The discovery of the envelopes and concerns over exposure to a potentially dangerous contaminant led to the evacuation of affected offices and a temporary halt to ballot counting in those counties.
A similar suspicious envelope was received by Snohomish County’s election office, but — noticed after news broke of the envelopes sent to King, Skagit, Pierce and Spokane counties — it was left unopened and turned over to investigators with the FBI. Similar envelopes were received in Oregon, California, Nevada and Georgia.
While fentanyl cannot cause poisoning or overdose from contact, the mailing of white powder echoed threatening mailings in the days that followed the Sept. 11, 2001, terrorist attacks, in which anthrax, an infectious bacteria, was sent to members of Congress and several media offices, killing five people and sickening 17.
Even if nothing more dangerous than baking powder was included in the envelopes, the intention to cause panic and interfere with the election is clear. Nor is it hyperbole to consider the mailing of the letters an act to elicit fear, as described a day after the election by Secretary of State Steve Hobbs.
“These incidents are acts of terrorism to threaten our elections,” Hobbs said in a news release, and called for action to protect election workers and elections themselves.
“The safety of staff and observers is paramount as elections workers across the state open envelopes and count each voter’s ballot,” he said. “These incidents underscore the critical need for stronger protections for all election workers. Democracy rests upon free and fair elections.”
These weren’t the first such threats made to elections staff in Washington state. A threatening email was received by an election worker during the August 2022 primary in Jefferson County, at its election office in Port Townsend, warning: “Be careful … your life may depend on it. The truth will prevail,” The 19th, a nonprofit newsroom reported earlier this year.

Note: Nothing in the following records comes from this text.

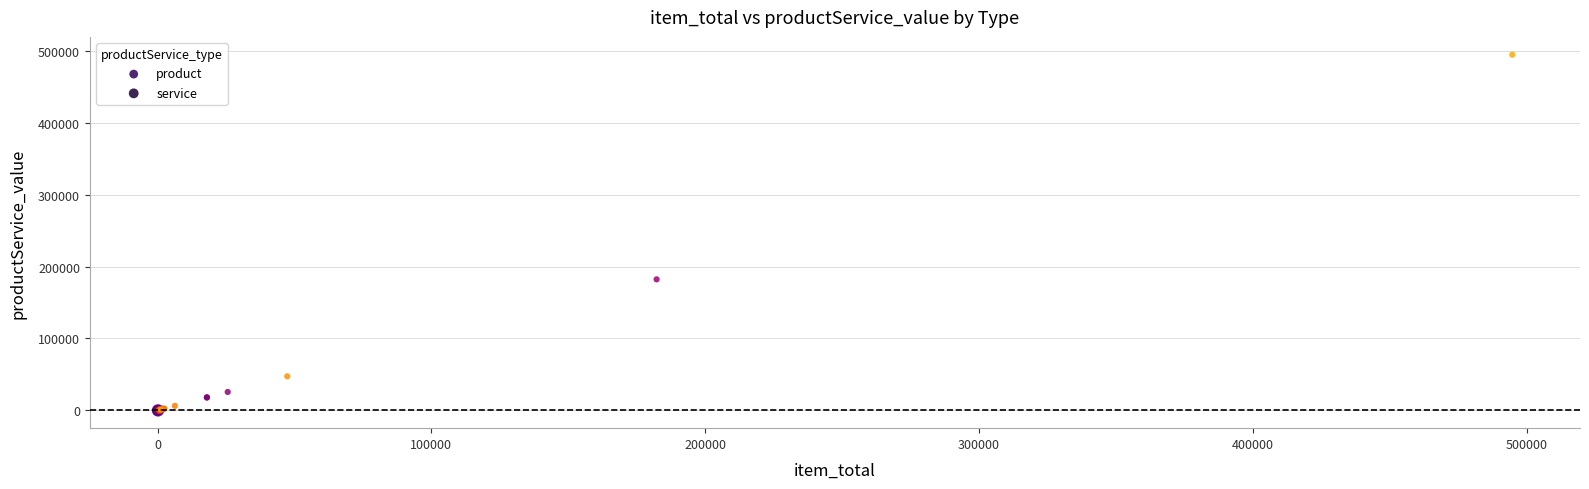

Which series reaches the maximum Y coordinate?

product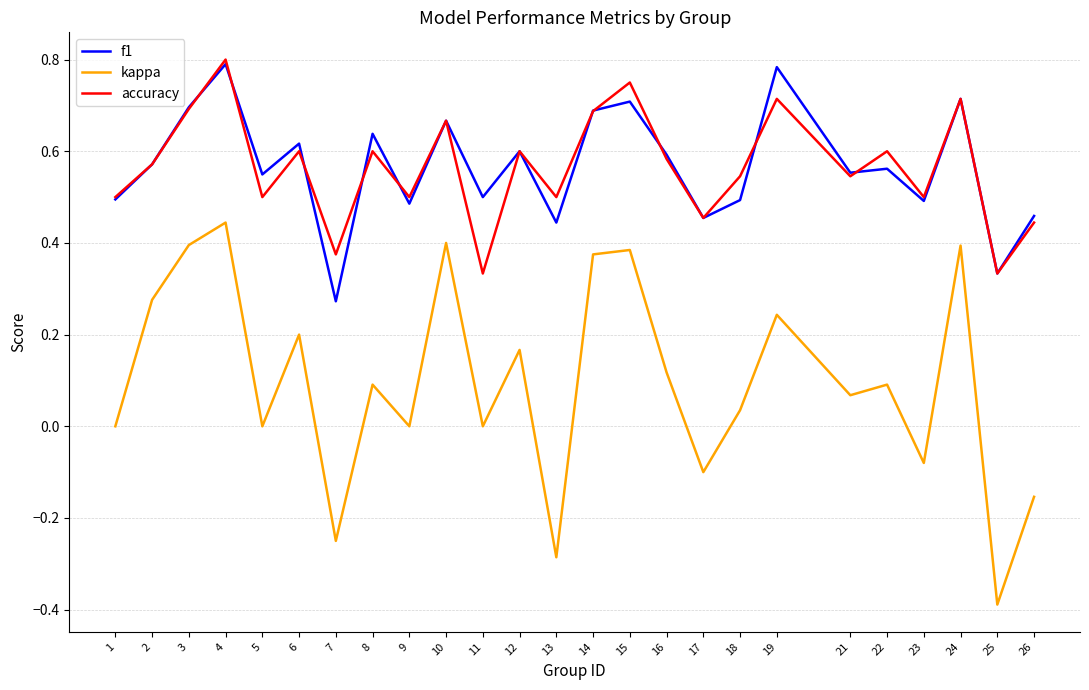

True or false: accuracy and f1 intersect in this chart.

True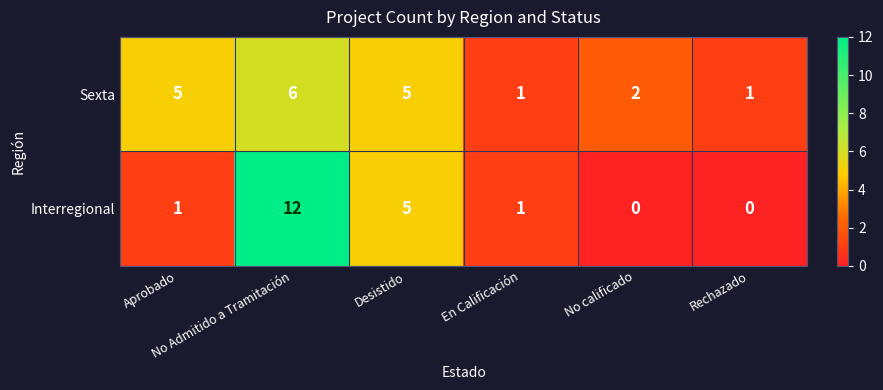

Rank the series by their maximum value, from highest to lowest.

Interregional, Sexta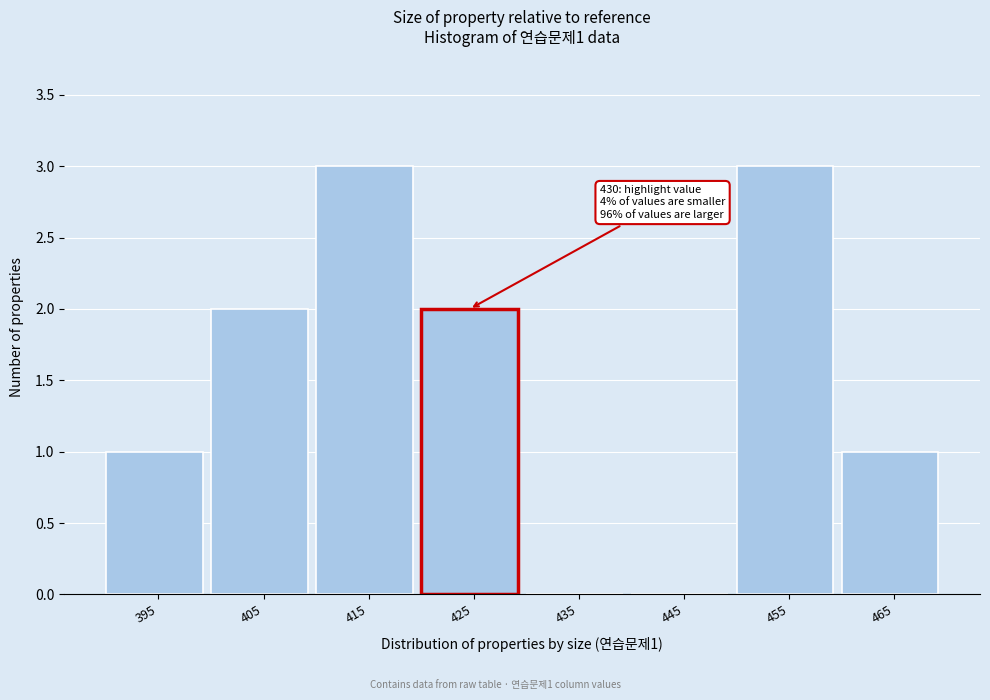

Reading right to left, what are all the values shown in this chart?

465=1	455=3	445=0	435=0	425=2	415=3	405=2	395=1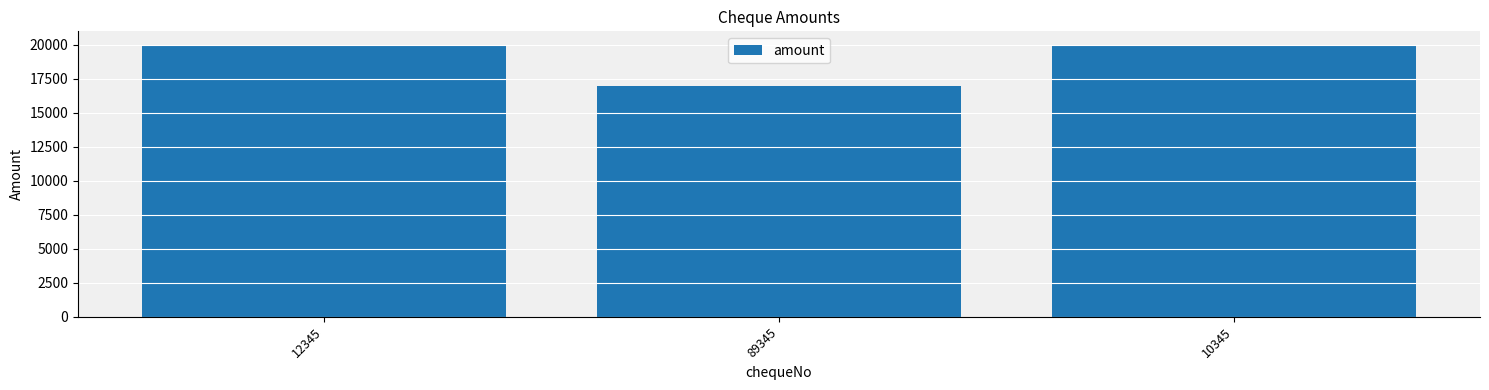

Which category has the lowest value across all series?

89345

Earlier in 2022, the Legislature changed the state’s law to rename cyberstalking as cyber harassment, making it a felony to send an electronic communication that would cause a reasonable person to suffer emotional distress or fear for their safety. The law specifically mentions harassment of a staff member in elections and criminal justice offices, performing their official duties.

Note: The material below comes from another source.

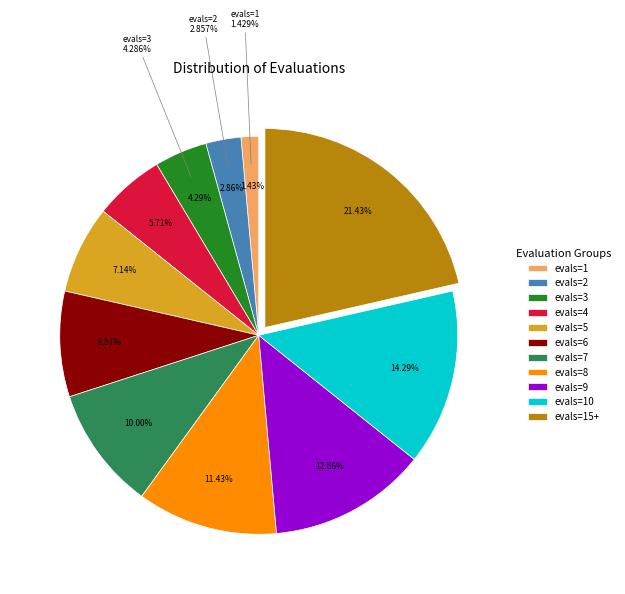

Does evals=9 represent more than half of the total?

No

While the person sending the email was identified, the county prosecutor did not file charges, noting the state law required threats to be more specific to get a conviction. However, the election worker was able to obtain a five-year restraining order against the person who sent the email.

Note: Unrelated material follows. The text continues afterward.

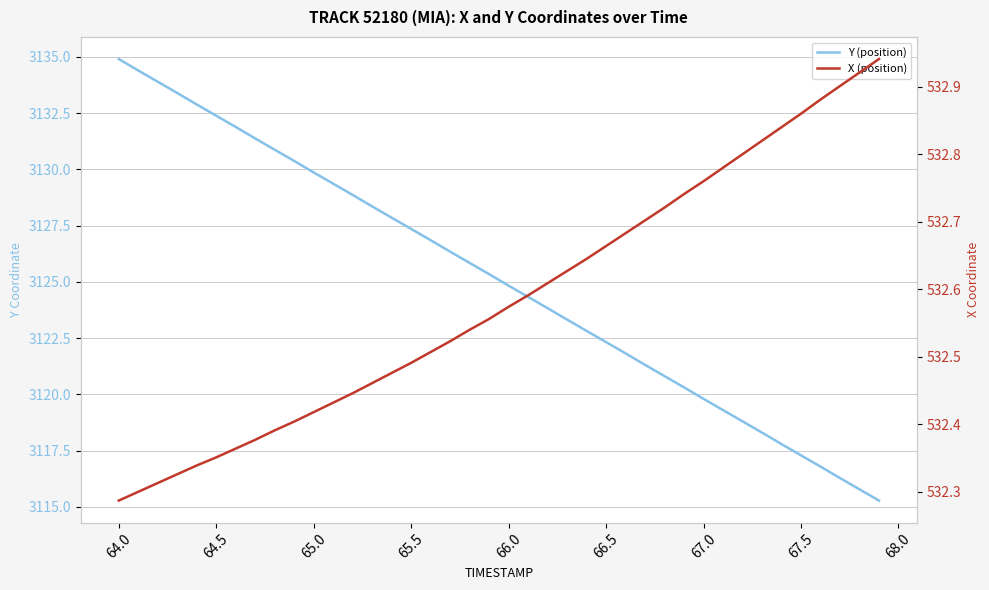

How many data points does each series have?

40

Those same protections, especially for election workers and volunteers, should be extended to include all forms of communication. Legislation has been proposed before; and in fact, was passed by the state Senate in 2021. That legislation, Senate Bill 5148, would have made harassment a Class C felony, when directed against a staff member of the Secretary of State’s office or that of a county auditor’s office. But the legislation did not advance in the House in 2021 or 2022; and a similar House bill did not advance this year.
State lawmakers should take up that bill again, and look at other potential protections and fortifications for the election process, including additional funding for county election offices to protect worker health and safety.
With another consequential election less than a year away, those protections and reinforcements must happen early in the coming session.
The Institute for Responsive Government, a nonprofit policy group that works for election and other reforms, has previously awarded Washington state a B grade in its state-by-state election policy rankings, and considers it one of the “top-tier” states, noting its past accomplishments regarding voter registration, restoring voting rights of the formerly incarcerated and vote-by-mail system.
But in general, the institute finds states’ elections offices lacking in protections for their workers.
“This is a workforce that’s one of the most sort of underfunded, under-resourced, overworked public service jobs that exists in the United States,” Sam Oliker-Friedland, the institute’s executive director, told The 19th. “And it’s one that’s primarily women. I don’t think that’s an accident.”
While not as bloody and violent as the attempted insurrection at the U.S. Capitol on Jan. 2, 2021, which was intended to halt Congress’ official recognition of the results of the 2020 presidential election, the mailings sent to election offices in Washington and other states were interference with the election, laced with the threat implied with white powder.
Directed at this state’s and other states’ administration of elections, each letter was an act of terrorism focused on those workers who provide the most fundamental service to voters and to our democracy.
Those workers deserve our appreciation and the state’s protection.